O2: A novel combined online and offline computing system for the ALICE Experiment after 2018

2014 
ALICE (A Large Ion Collider Experiment) is a detector dedicated to the studies with heavy ion collisions exploring the physics of strongly interacting nuclear matter and the quark-gluon plasma at the CERN LHC (Large Hadron Collider). After the second long shutdown of the LHC, the ALICE Experiment will be upgraded to make high precision measurements of rare probes at low pT, which cannot be selected with a trigger, and therefore require a very large sample of events recorded on tape. The online computing system will be completely redesigned to address the major challenge of sampling the full 50 kHz Pb-Pb interaction rate increasing the present limit by a factor of 100. This upgrade will also include the continuous un-triggered read-out of two detectors: ITS (Inner Tracking System) and TPC (Time Projection Chamber)) producing a sustained throughput of 1 TB/s.
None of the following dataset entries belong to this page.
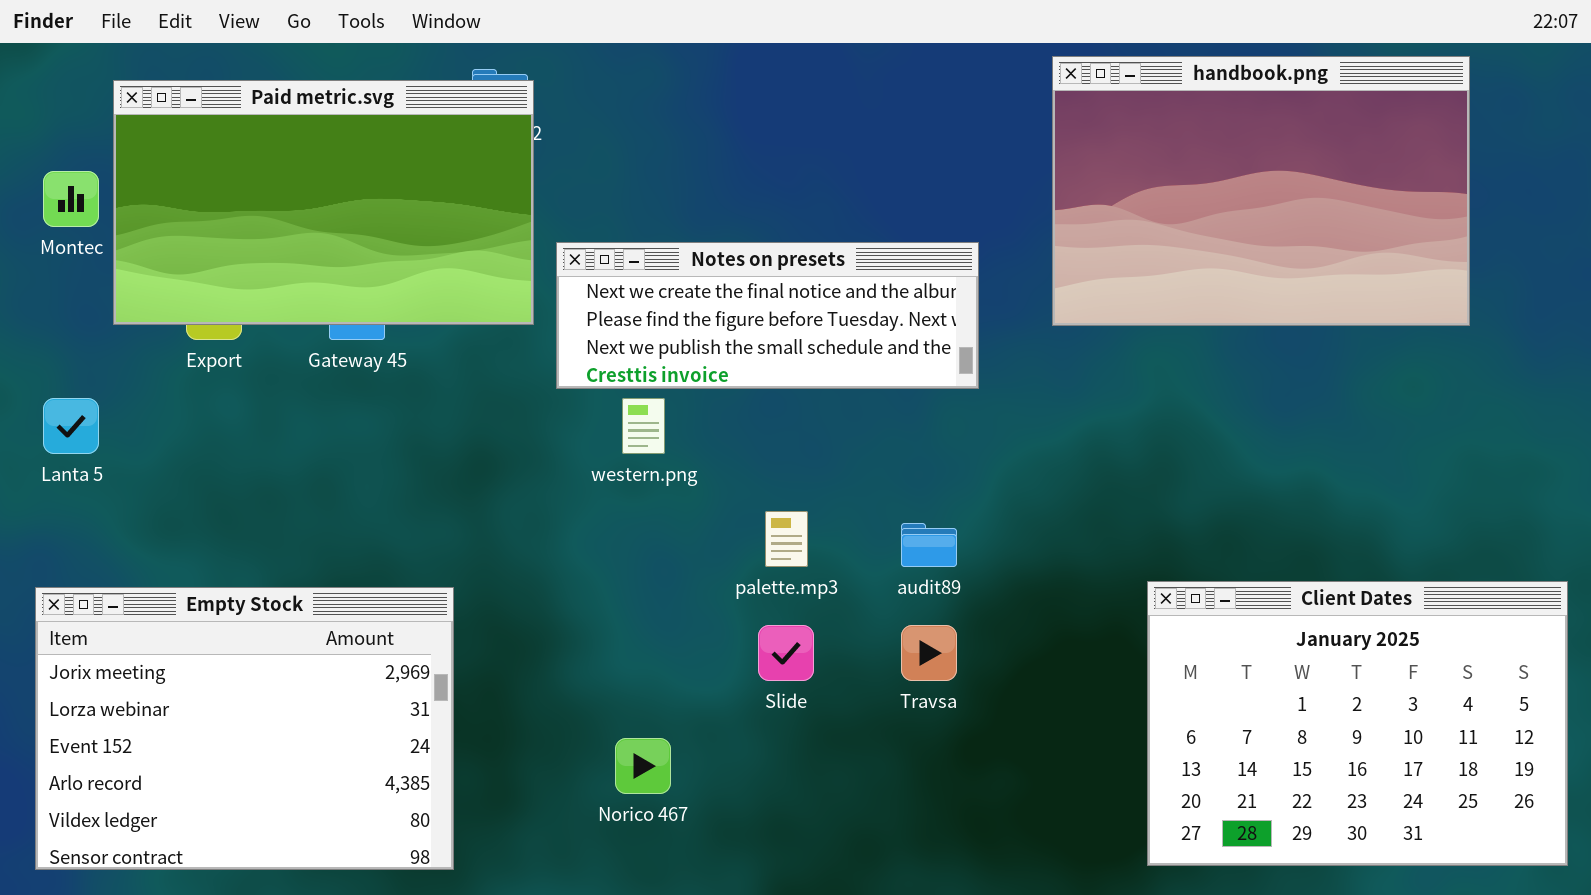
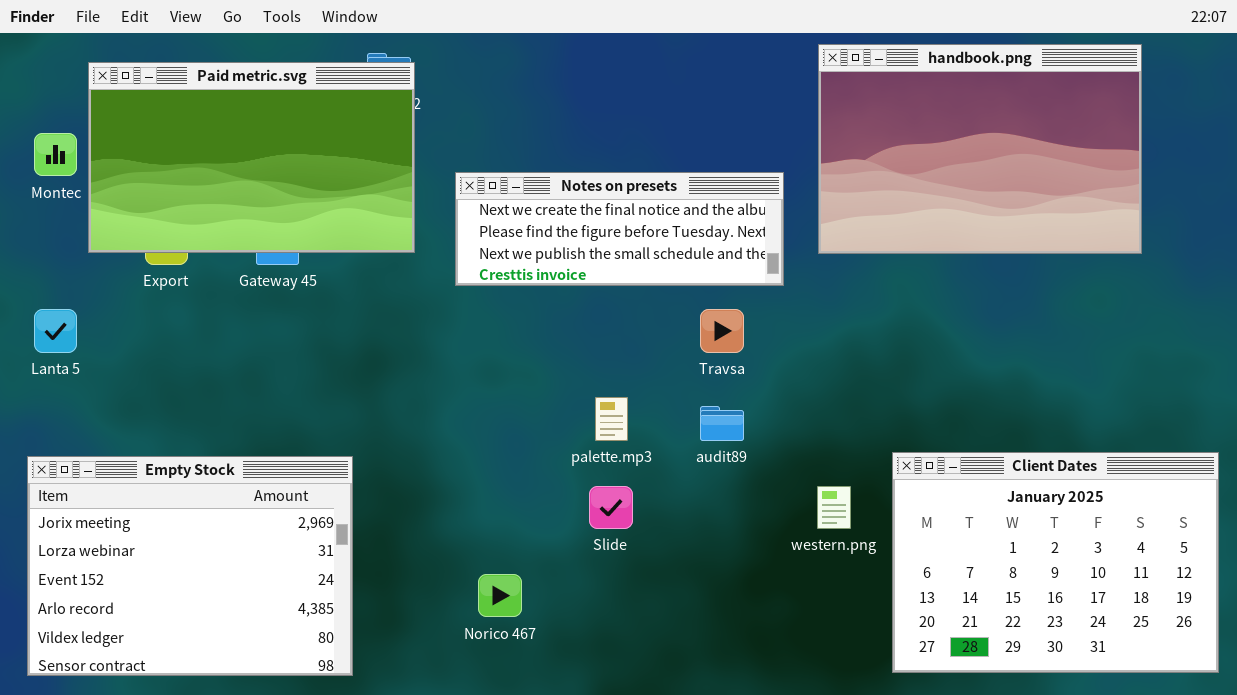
Notes on presets: [556,242,979,389] -> [455,172,784,286], moved
western.png: [622,398,665,454] -> [817,486,851,529], moved
Travsa: [901,625,957,681] -> [700,309,744,353], moved

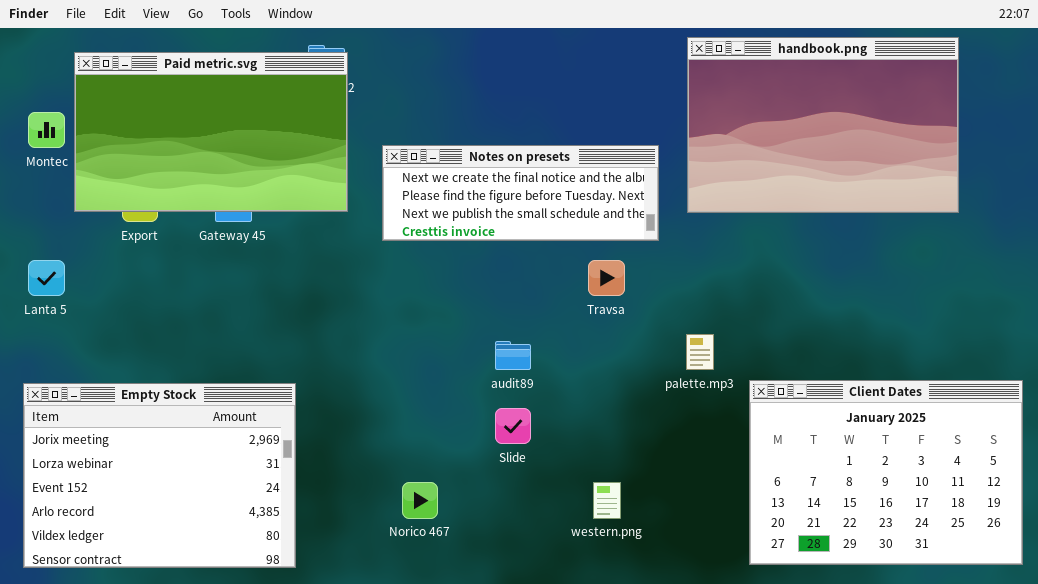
palette.mp3: [595,397,628,441] -> [686,334,714,370], moved
audit89: [700,406,744,441] -> [495,341,531,370], moved
western.png: [817,486,851,529] -> [593,482,621,519], moved

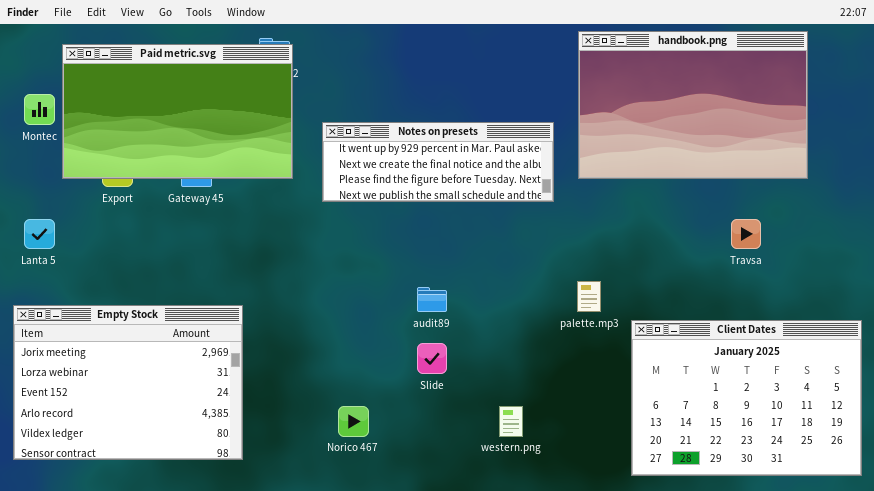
Notes on presets: [382,145,659,241] -> [322,122,554,202], scrolled up 1 row
Travsa: [588,260,625,296] -> [731,219,761,249], moved
Empty Stock: [23,383,296,568] -> [13,305,243,460], moved

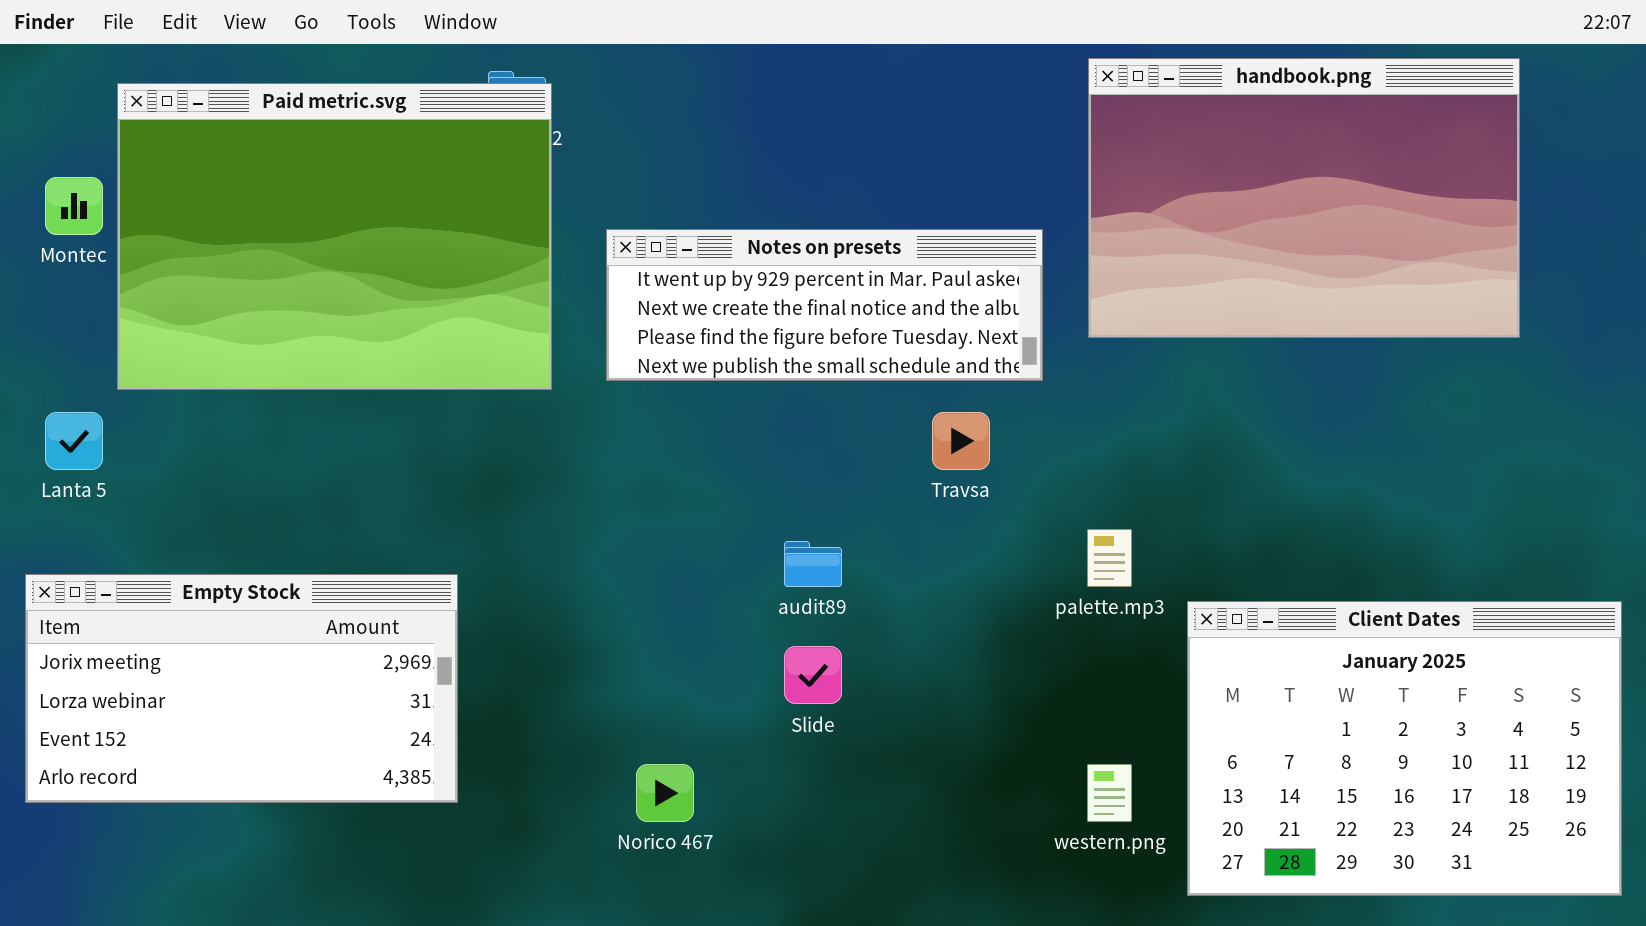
Paid metric.svg: [62,44,293,179] -> [117,83,552,390], resized
Travsa: [731,219,761,249] -> [932,412,990,470], moved
Empty Stock: [13,305,243,460] -> [25,574,458,803], resized
western.png: [499,406,523,437] -> [1087,764,1132,822], moved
This unprecedented data rate will be reduced by adopting an entirely new strategy where calibration and reconstruction are performed online, and only the reconstruction results are stored while the raw data are discarded. This system, already demonstrated in production on the TPC data since 2011, will be optimized for the online usage of reconstruction algorithms. This implies much tighter coupling between online and offline computing systems. An R&D program has been set up to meet this huge challenge. The object of this paper is to present this program and its first results.